Is XML output really better than Markdown for Claude?

For multi-file context, yes — Anthropic explicitly documents as the recommended format. Claude's training data and instruction tuning bias it to recognize this pattern. For single-file or chat content, Markdown is fine.

Does Claude actually read 1M tokens?

Yes — both Opus 4.7 and Sonnet 4.6 reliably attend across 1M-token contexts in Anthropic's needle-in-haystack tests. Quality is consistent through the window. Performance does cost more (1M input tokens × $3 per M = $3 per Sonnet 4.6 call).

What about prompt caching with Claude?

Anthropic's prompt cache offers up to 90% discount on cached input tokens. For repeated repo-context prompts (e.g., asking multiple questions about the same repo), enable caching in your API call — the same packed prompt gets cached once and reused cheaply.

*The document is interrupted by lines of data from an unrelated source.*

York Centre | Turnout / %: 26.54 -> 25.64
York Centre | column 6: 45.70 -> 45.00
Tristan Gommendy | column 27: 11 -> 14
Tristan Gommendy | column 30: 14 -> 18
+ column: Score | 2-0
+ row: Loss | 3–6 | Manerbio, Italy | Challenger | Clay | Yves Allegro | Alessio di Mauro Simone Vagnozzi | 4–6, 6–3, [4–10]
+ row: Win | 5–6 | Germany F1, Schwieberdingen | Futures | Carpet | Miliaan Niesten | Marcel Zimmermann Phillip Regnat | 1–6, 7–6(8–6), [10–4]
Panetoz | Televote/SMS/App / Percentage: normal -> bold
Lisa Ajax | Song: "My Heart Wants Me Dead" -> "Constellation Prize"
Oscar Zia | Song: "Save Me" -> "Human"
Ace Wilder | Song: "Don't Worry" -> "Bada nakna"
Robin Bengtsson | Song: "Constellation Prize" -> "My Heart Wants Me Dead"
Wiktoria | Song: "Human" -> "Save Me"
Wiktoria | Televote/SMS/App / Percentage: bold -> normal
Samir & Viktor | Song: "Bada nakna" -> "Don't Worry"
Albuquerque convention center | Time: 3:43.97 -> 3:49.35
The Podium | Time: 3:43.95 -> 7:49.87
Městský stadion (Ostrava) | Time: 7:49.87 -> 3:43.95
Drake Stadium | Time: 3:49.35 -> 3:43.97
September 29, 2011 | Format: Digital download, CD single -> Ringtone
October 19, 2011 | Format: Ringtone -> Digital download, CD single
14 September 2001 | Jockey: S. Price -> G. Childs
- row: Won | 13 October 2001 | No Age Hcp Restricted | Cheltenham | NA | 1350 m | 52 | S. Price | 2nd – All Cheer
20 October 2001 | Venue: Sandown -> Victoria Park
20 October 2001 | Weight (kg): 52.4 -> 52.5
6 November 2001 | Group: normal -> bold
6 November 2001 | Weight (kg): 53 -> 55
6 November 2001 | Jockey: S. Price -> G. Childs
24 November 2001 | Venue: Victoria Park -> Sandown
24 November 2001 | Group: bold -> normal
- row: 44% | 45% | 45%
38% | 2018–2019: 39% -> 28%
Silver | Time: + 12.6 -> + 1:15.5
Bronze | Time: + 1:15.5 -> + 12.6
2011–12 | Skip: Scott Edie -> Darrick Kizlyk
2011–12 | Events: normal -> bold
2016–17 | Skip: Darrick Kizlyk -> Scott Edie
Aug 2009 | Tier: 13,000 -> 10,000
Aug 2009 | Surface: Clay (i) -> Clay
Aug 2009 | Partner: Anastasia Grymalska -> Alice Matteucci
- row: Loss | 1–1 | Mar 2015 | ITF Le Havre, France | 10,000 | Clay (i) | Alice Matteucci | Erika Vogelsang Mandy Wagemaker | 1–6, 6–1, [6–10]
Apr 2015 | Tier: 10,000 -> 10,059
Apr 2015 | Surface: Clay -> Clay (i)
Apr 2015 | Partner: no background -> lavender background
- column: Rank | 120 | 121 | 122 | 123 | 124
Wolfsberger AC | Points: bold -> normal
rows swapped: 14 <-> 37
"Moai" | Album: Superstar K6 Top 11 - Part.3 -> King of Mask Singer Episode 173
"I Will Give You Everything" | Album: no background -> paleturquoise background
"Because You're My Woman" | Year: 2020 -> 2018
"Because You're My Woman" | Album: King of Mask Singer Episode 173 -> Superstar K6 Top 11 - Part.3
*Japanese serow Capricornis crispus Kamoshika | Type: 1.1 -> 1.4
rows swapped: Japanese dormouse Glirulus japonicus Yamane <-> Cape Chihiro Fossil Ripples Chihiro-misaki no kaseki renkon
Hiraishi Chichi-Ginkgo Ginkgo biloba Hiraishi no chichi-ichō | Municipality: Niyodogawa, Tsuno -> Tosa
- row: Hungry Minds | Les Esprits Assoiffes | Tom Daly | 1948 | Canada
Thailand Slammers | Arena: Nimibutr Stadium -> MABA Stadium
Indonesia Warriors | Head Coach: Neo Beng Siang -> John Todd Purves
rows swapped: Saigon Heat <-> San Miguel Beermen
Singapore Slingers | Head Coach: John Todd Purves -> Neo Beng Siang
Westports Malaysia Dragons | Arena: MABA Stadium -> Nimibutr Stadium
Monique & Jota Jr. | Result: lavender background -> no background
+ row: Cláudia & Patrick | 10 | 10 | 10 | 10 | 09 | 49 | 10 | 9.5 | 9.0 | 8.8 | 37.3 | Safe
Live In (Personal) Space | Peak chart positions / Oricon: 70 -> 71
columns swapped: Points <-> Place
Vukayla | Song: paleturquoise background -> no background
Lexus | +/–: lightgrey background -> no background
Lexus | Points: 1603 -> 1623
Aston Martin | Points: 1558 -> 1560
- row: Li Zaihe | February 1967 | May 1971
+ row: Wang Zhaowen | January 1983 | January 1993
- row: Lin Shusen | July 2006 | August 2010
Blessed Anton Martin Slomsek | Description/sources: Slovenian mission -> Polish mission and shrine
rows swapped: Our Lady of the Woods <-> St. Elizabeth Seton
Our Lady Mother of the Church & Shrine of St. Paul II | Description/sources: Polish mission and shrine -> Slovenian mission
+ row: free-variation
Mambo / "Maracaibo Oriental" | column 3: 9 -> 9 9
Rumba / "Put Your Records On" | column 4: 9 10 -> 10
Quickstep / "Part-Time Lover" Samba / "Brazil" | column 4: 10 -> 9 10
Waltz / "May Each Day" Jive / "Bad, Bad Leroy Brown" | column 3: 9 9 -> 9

Should I pack everything or be selective?

Be selective — at 1M tokens, $3 per Sonnet 4.6 call adds up fast. Mark high-signal files high priority (entry points, type contracts, files relevant to your question), drop low-signal files (lockfiles, generated code, large fixtures). Auto-fit handles the math.

What's the largest repo I can effectively use with Claude Opus 4.7?

About 800k tokens of code (1M minus ~8k reserved output minus headroom). That maps roughly to 50-80k lines of typical TypeScript or Python. For larger codebases, use selective packing or move to Llama 4 Scout (10M ctx).

Can I use this with the Claude.ai chat interface?

Yes. Generate the packed prompt in freefilestoprompt.app, copy, paste into a Claude.ai conversation. Works the same as the API — the chat UI accepts long prompts including XML-tagged files.